Task details:
Record by record, give the entire listing again exactly.

Source records:
::::::::::
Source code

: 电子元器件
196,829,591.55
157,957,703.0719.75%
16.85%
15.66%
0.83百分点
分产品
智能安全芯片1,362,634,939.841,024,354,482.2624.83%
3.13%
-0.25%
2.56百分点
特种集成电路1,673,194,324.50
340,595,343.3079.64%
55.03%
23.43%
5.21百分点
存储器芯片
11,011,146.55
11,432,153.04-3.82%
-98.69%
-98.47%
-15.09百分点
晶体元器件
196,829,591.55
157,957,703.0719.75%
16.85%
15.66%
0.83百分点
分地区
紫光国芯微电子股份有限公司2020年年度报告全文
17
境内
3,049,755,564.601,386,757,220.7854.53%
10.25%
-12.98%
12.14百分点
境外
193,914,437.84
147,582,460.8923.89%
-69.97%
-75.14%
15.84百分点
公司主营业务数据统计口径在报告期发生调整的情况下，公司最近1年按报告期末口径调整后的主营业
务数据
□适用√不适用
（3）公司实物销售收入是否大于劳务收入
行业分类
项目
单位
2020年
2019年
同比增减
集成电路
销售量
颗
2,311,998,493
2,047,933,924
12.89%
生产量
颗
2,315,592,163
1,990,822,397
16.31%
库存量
::::::::::
Result for this exercise:
Source code

: 电子元器件
196,829,591.55
157,957,703.0719.75%
16.85%
15.66%
0.83百分点
分产品
智能安全芯片1,362,634,939.841,024,354,482.2624.83%
3.13%
-0.25%
2.56百分点
特种集成电路1,673,194,324.50
340,595,343.3079.64%
55.03%
23.43%
5.21百分点
存储器芯片
11,011,146.55
11,432,153.04-3.82%
-98.69%
-98.47%
-15.09百分点
晶体元器件
196,829,591.55
157,957,703.0719.75%
16.85%
15.66%
0.83百分点
分地区
紫光国芯微电子股份有限公司2020年年度报告全文
17
境内
3,049,755,564.601,386,757,220.7854.53%
10.25%
-12.98%
12.14百分点
境外
193,914,437.84
147,582,460.8923.89%
-69.97%
-75.14%
15.84百分点
公司主营业务数据统计口径在报告期发生调整的情况下，公司最近1年按报告期末口径调整后的主营业
务数据
□适用√不适用
（3）公司实物销售收入是否大于劳务收入
行业分类
项目
单位
2020年
2019年
同比增减
集成电路
销售量
颗
2,311,998,493
2,047,933,924
12.89%
生产量
颗
2,315,592,163
1,990,822,397
16.31%
库存量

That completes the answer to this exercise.